Não me calo
Desconfiado de uma abordagem criminosa, fui, mas gravei a conversa, para me poder defender, se o sujeito pretendesse “virar” a conversa contra mim e tentasse passar de criminoso a vítima. O que veio a acontecer e é um “clássico” nas máfias da corrupção.
A conversa era para tentar corromper o meu irmão, vereador em Lisboa. No dia seguinte, depositei a única cópia da gravação no Ministério Público (MP). E denunciei a corrupção.
O MP pediu-me para ir a novo encontro e obter nova gravação, agora com autorização judicial. E assim foi. Tive mais duas conversas que foram prova decisiva na acusação e condenação do corruptor, a qual, finalmente, foi garantida em Janeiro passado, por um acórdão do Supremo Tribunal.
3. Esta história devia ter tido um desfecho rápido e útil — exemplar — para a prevenção da corrupção.
Todavia, a condenação do corruptor percorreu um sinuoso caminho e eu acabei a enfrentar vários processos, de natureza criminal, civil e disciplinar, contra um exército de juristas por ele contratados para proteger o seu objectivo ilícito de ficar dono do maior e mais bem situado terreno disponível para construção, em Lisboa (na ex-feira Popular).
4. Depois de absolvido na 1.ª instância e de o MP ter sustentado a justeza da decisão, fui agora condenado por dois juízes da Relação num acórdão com assinaturas ilegíveis (mas um deles já veio a público gabar-se da sua autoria), pelo crime de gravação ilícita: a que eu próprio fiz, para evitar que o corruptor pudesse convencer alguém, como tentou, de que eu é que o teria aliciado — e que imediatamente entreguei ao Ministério Público.
5. O acórdão utiliza dois argumentos. Diz que, tendo eu optado por ir ao encontro, fui eu que criei o perigo! Por outro lado, numa extraordinária ponderação de valores, não vislumbra qualquer supremacia do meu direito à honra e à defesa da verdade sobre o direito à palavra do corruptor.
Duvidam que um tribunal superior do vosso país sustente tais propósitos insultuosos para qualquer consciência cívica? Leiam o acórdão e julguem por vós.
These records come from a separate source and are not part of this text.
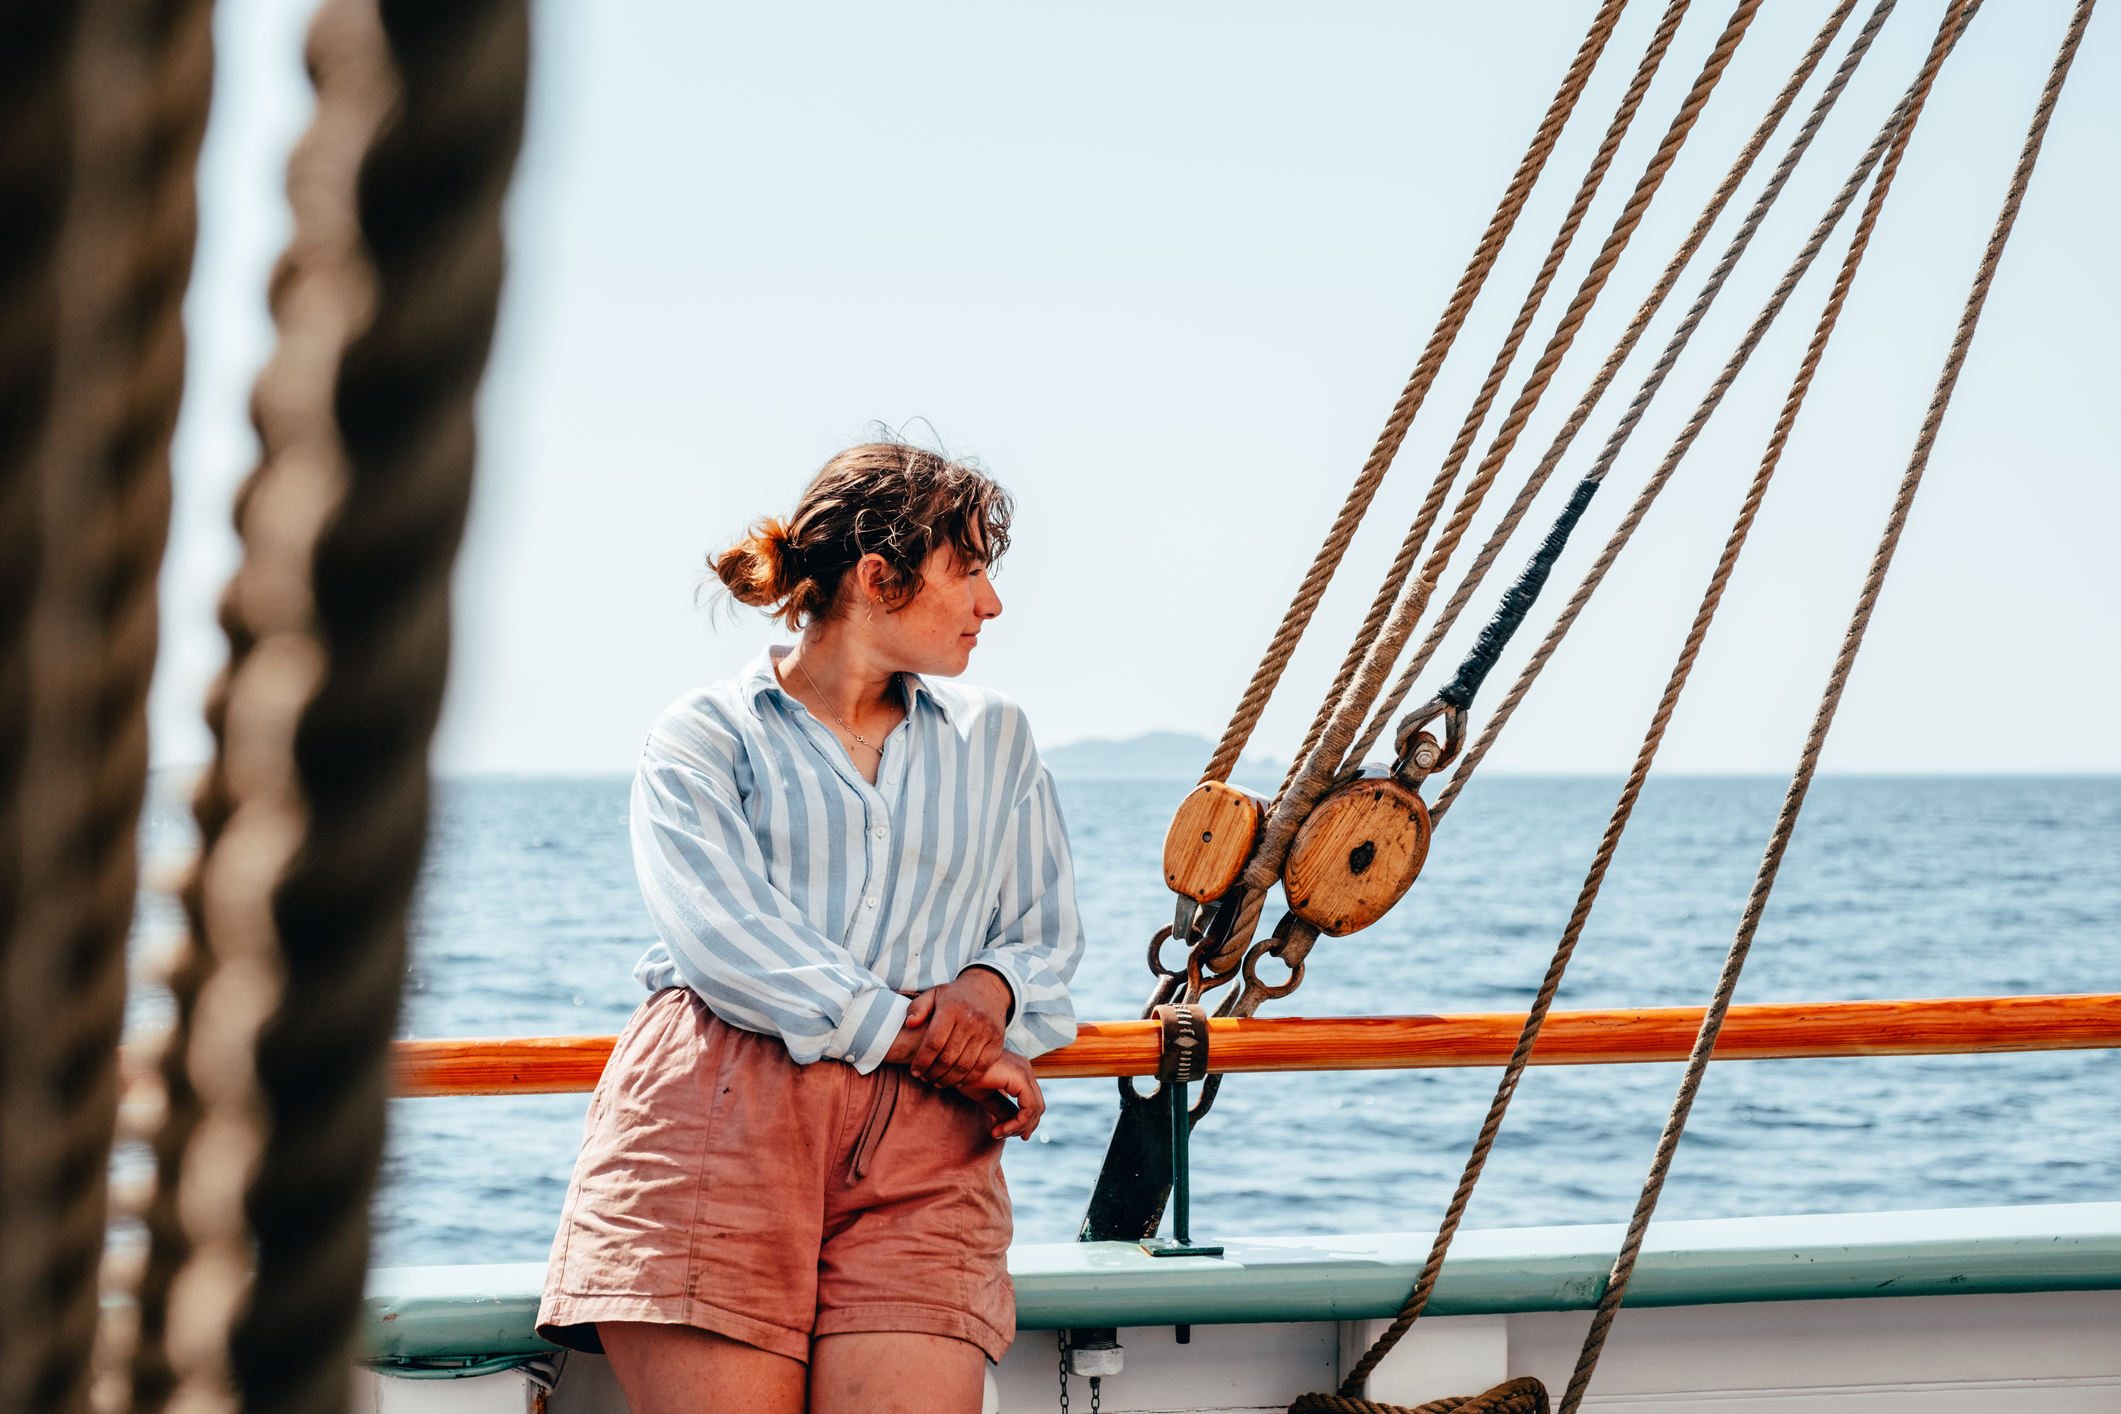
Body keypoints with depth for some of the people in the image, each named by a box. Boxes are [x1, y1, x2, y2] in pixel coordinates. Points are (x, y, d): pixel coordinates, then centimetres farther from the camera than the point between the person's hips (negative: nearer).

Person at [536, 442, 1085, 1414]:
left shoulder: (995, 740, 26)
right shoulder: (704, 736, 12)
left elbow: (1047, 936, 23)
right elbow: (722, 933, -4)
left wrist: (988, 988, -1)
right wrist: (916, 1034, -7)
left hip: (920, 1141, 3)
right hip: (715, 1117, -3)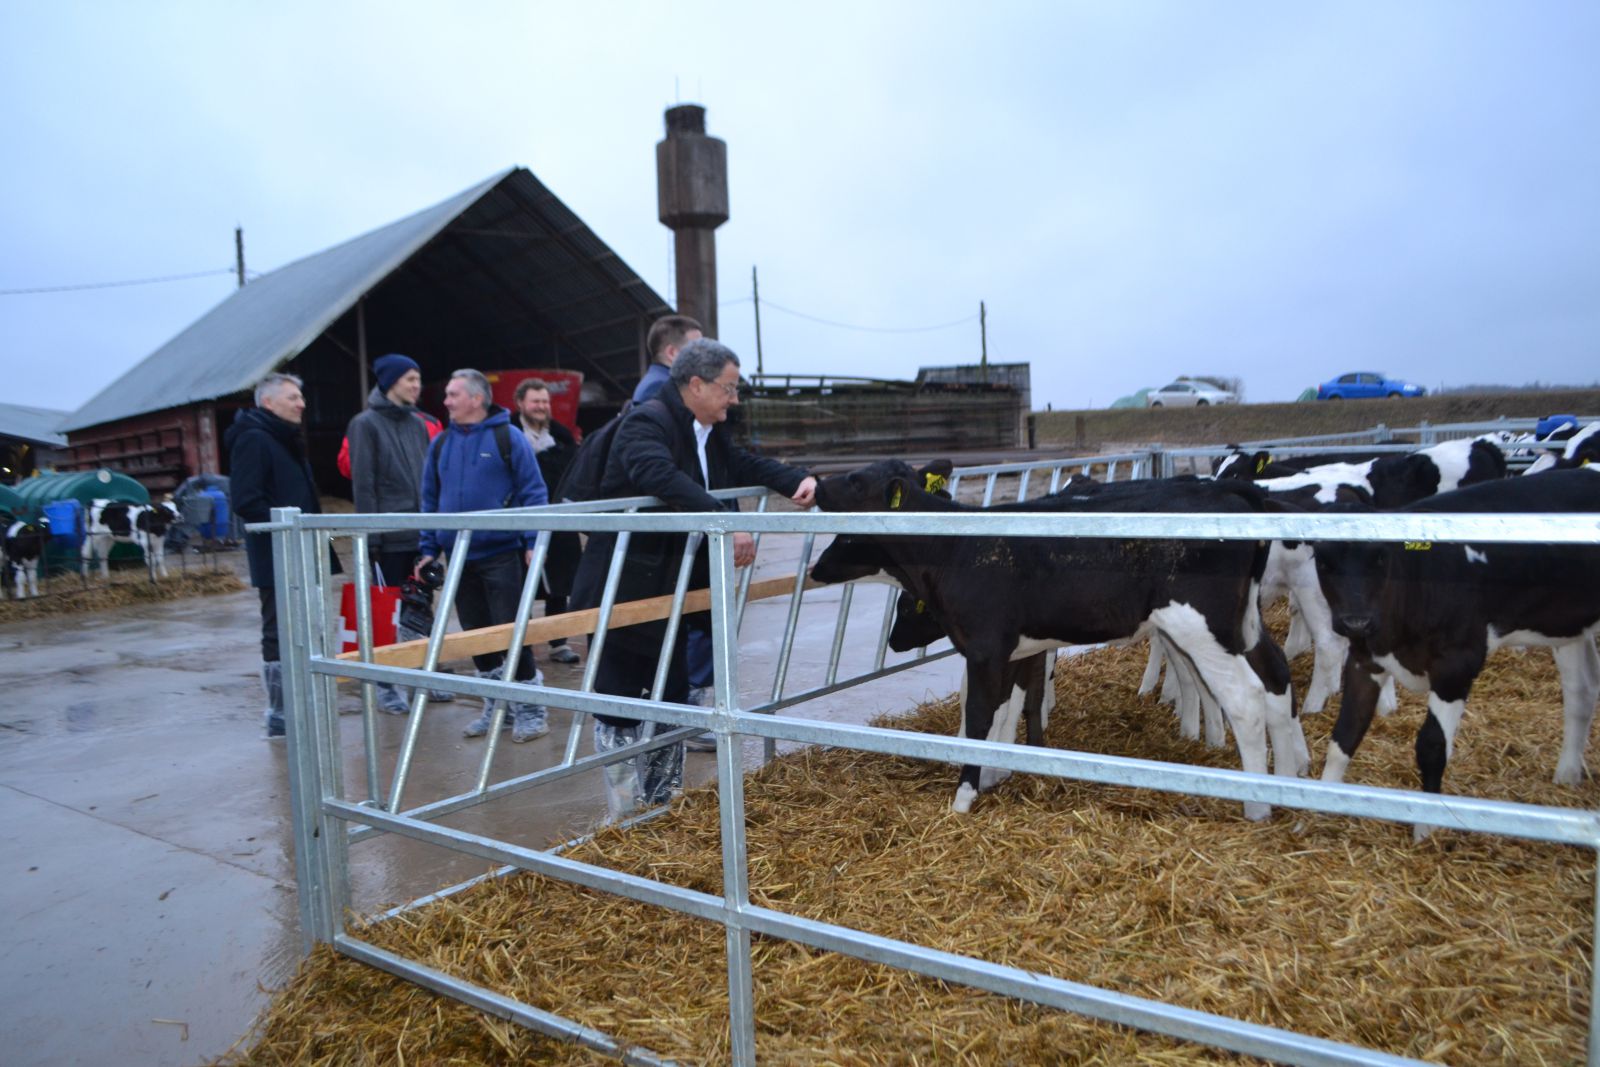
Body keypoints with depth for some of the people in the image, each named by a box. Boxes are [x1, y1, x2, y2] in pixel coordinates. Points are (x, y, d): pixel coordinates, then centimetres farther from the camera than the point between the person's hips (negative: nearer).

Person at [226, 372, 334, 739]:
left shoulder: (287, 440, 18)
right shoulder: (253, 440, -11)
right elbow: (246, 502, -21)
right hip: (277, 559, -10)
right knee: (280, 637, -3)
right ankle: (279, 718, 4)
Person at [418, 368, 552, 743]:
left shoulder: (508, 438, -4)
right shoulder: (441, 444, 10)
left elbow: (533, 493, -6)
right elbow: (430, 500, 15)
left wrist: (533, 542, -13)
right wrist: (429, 549, 10)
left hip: (502, 554, -5)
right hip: (459, 556, 6)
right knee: (476, 634, 12)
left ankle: (529, 709, 10)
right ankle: (496, 707, 25)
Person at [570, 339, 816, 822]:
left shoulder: (710, 434, 10)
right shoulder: (646, 422, -19)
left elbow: (746, 465, 17)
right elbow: (664, 480, -37)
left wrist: (798, 480, -2)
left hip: (667, 592, 9)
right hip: (621, 593, -9)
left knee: (673, 698, 16)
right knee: (622, 703, 1)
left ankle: (664, 807, 30)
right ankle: (623, 819, 15)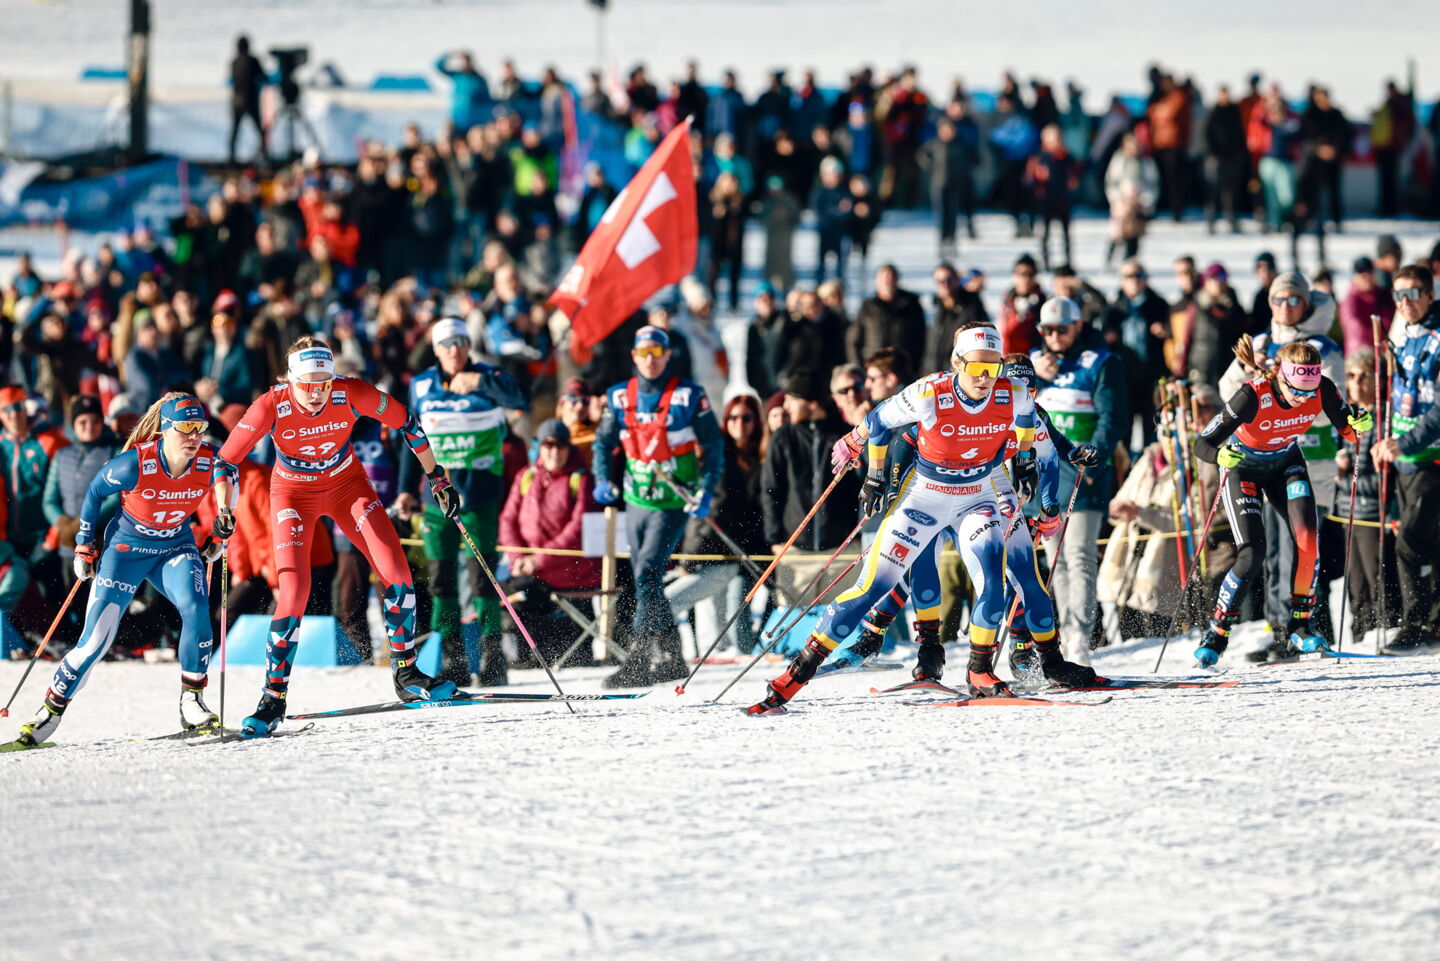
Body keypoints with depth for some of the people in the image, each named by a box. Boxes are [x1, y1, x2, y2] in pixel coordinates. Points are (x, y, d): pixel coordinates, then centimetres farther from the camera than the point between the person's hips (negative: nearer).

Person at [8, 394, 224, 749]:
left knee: (196, 608, -28)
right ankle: (50, 713, 7)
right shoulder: (135, 464, -27)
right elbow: (95, 492, -7)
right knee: (96, 639, -9)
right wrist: (85, 545, -2)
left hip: (175, 548, 2)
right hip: (126, 547, -2)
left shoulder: (209, 463, -18)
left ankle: (192, 700, -15)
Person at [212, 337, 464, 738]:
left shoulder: (353, 394, -25)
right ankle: (273, 699, -6)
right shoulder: (272, 407, -28)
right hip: (294, 492, -2)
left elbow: (406, 423, -7)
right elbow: (226, 461, -16)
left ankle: (407, 674, 9)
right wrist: (223, 510, -30)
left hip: (347, 484, 2)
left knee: (396, 573, -10)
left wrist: (437, 477, -3)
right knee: (294, 592, -17)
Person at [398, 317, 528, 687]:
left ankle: (492, 658, -2)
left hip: (479, 492, -4)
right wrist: (407, 489, 11)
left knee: (481, 574, -9)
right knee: (441, 577, 2)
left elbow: (520, 401, -22)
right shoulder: (421, 387, 9)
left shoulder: (488, 379, -2)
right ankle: (452, 662, 7)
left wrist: (481, 382, -34)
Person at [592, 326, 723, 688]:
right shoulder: (619, 397, 5)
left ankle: (638, 660, -20)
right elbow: (604, 442, 14)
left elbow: (713, 445, 0)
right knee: (646, 581, 8)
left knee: (647, 572, -18)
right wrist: (603, 479, -3)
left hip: (673, 502, -5)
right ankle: (672, 658, 18)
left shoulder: (688, 396, -5)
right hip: (636, 500, 5)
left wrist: (707, 490, -10)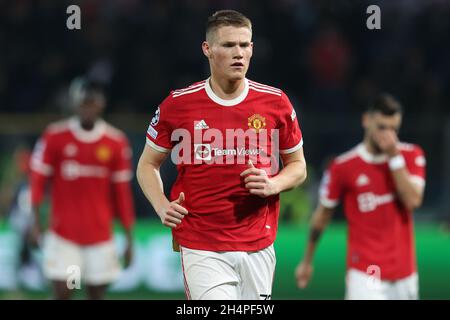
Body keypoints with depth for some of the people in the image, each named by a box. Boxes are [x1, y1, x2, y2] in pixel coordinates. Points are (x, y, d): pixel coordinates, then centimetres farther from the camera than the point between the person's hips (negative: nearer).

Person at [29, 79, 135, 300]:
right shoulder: (55, 136, -2)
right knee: (62, 292, -6)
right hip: (63, 233, -1)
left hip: (101, 236, 1)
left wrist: (129, 238, 5)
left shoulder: (116, 142, 1)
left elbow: (122, 191, 5)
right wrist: (36, 221, -10)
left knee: (96, 293, 4)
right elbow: (38, 179, 0)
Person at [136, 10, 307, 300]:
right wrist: (162, 207, -7)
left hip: (258, 246, 2)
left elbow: (298, 166, 15)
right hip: (201, 250, -2)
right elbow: (148, 164, 11)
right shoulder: (178, 104, -1)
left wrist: (272, 185, -7)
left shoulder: (276, 102, 3)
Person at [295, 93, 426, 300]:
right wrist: (307, 261, 12)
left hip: (405, 274, 4)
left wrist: (395, 157, -15)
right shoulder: (343, 166, -5)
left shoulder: (411, 156, 4)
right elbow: (323, 214, 6)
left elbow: (413, 200, -11)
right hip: (364, 273, -4)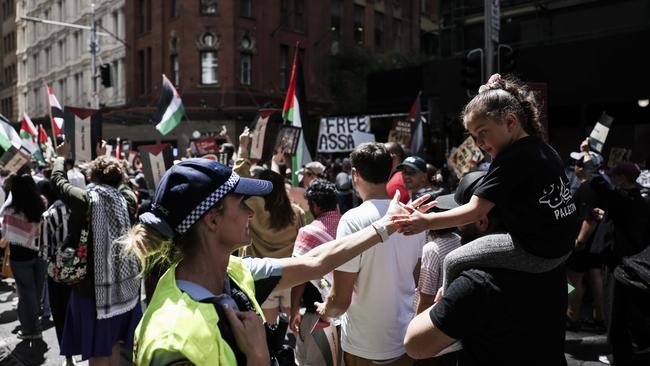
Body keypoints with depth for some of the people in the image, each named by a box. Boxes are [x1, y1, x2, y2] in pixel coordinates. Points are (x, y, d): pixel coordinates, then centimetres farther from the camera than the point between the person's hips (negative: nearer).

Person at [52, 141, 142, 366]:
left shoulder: (87, 199, -12)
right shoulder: (121, 200, 0)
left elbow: (58, 181, 4)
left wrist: (61, 156, 23)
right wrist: (104, 159, 33)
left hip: (93, 286, -5)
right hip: (121, 284, 6)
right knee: (112, 344, 20)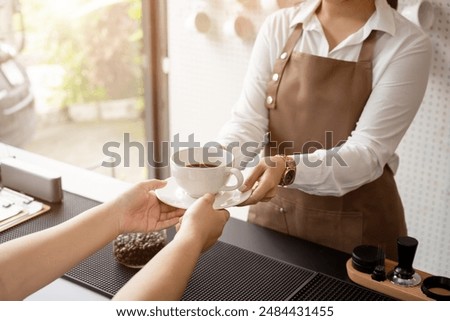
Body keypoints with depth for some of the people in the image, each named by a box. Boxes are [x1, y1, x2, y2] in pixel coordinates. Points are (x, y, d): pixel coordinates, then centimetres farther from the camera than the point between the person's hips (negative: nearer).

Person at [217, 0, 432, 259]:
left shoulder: (408, 44, -12)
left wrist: (288, 168, -35)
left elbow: (369, 152, -20)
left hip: (357, 227, -3)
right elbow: (248, 120, -8)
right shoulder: (279, 26, -1)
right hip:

6. Mas o mais grave é que o tribunal, para legitimar a condenação, sem pedido de ninguém e sem consultar nenhuma das provas do julgamento, decidiu alterar a matéria de facto dada como assente, invertendo o seu sentido.
Onde se lia que não fora provado que eu actuara sabendo da natureza criminosa da minha conduta — como de facto não sabia, com uma convicção partilhada por juízes, procuradores, advogados e jurisconsultos de todo o mundo (também em Portugal) —, passou a constar que eu bem sabia que estava a cometer um crime, numa decisão eivada da mais repulsiva arbitrariedade.
Nem pediram à 1.ª instância a fundamentação que alegaram que faltava, nem determinaram novo julgamento, nem sequer aplicaram uma pena (remetendo tal escolha para a 1.ª instância, numa singular originalidade). Parece que aquilo que importava era assegurar que o denunciante da corrupção não se ia “safar”.
7. Este acórdão alcança objectivamente dois fins fundamentais: a) intimidar quem quiser denunciar a corrupção; b) humilhar o denunciante concreto deste caso, voz demasiado incómoda.
8. Mas eu não me rendo. Poderão os juízes ameaçar-me com novos processos, como um deles já fez. Poderão prender-me. Mas não me calarão.
A justiça é o mais precioso dos valores da vida em comunidade. Não pode estar nas mãos de gente desta. Por isso, continuarei este combate. Pela minha dignidade e por quem confia em mim. Pela justiça portuguesa, incluindo pela grande maioria dos juízes portugueses. Pela decência na sociedade portuguesa.